From fragmentary news reports, Soviet-sponsored broadcasts, smuggled documents and private letters, Adamic has pieced together a picture of Partisan program and policy that is, if not ideally, yet adequately clear. Adamic’s picture of the origin of the movement is neither precise, nor well-documented. He quotes a former career official who escaped from Belgrade in 1942:

“The Communists were the only people in position to exploit the chaos which ensued upon the enemy’s arrival. They forthwith spread among the people numerous capable men and women, who were especially effective in Serbia where, devoting themselves to entire counties, they mobilized the peasantry ...” (p. 123)
──────────────────────────────
Reproduce the passage on Adamic's account of the Partisan movement word for word, from its first sentence through the closing page reference.

Collected data
──────────────────────────────
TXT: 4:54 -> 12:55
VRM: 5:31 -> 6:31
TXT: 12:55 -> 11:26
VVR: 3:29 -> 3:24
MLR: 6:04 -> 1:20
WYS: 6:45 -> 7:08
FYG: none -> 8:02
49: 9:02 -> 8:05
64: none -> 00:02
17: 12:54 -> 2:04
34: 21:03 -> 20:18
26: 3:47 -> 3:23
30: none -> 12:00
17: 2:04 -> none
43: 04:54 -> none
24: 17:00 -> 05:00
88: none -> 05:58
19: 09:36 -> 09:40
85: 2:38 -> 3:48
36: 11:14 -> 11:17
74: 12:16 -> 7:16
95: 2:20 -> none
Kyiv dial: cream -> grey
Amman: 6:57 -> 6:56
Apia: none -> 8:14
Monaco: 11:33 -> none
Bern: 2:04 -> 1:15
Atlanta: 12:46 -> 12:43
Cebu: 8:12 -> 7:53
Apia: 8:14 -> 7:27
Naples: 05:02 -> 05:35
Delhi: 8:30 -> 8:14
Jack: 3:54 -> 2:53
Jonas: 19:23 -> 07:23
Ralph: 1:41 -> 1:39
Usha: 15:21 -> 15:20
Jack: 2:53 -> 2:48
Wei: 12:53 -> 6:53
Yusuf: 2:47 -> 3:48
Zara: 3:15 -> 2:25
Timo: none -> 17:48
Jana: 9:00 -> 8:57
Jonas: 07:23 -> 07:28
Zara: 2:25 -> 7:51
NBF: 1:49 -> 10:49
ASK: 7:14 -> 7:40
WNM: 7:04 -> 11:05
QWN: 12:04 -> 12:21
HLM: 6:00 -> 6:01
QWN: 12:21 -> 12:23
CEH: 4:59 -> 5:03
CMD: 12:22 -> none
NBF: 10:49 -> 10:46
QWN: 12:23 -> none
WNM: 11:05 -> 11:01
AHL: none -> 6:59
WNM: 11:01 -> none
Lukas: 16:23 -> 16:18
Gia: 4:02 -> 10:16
──────────────────────────────
Solved exercise:
From fragmentary news reports, Soviet-sponsored broadcasts, smuggled documents and private letters, Adamic has pieced together a picture of Partisan program and policy that is, if not ideally, yet adequately clear. Adamic’s picture of the origin of the movement is neither precise, nor well-documented. He quotes a former career official who escaped from Belgrade in 1942:

“The Communists were the only people in position to exploit the chaos which ensued upon the enemy’s arrival. They forthwith spread among the people numerous capable men and women, who were especially effective in Serbia where, devoting themselves to entire counties, they mobilized the peasantry ...” (p. 123)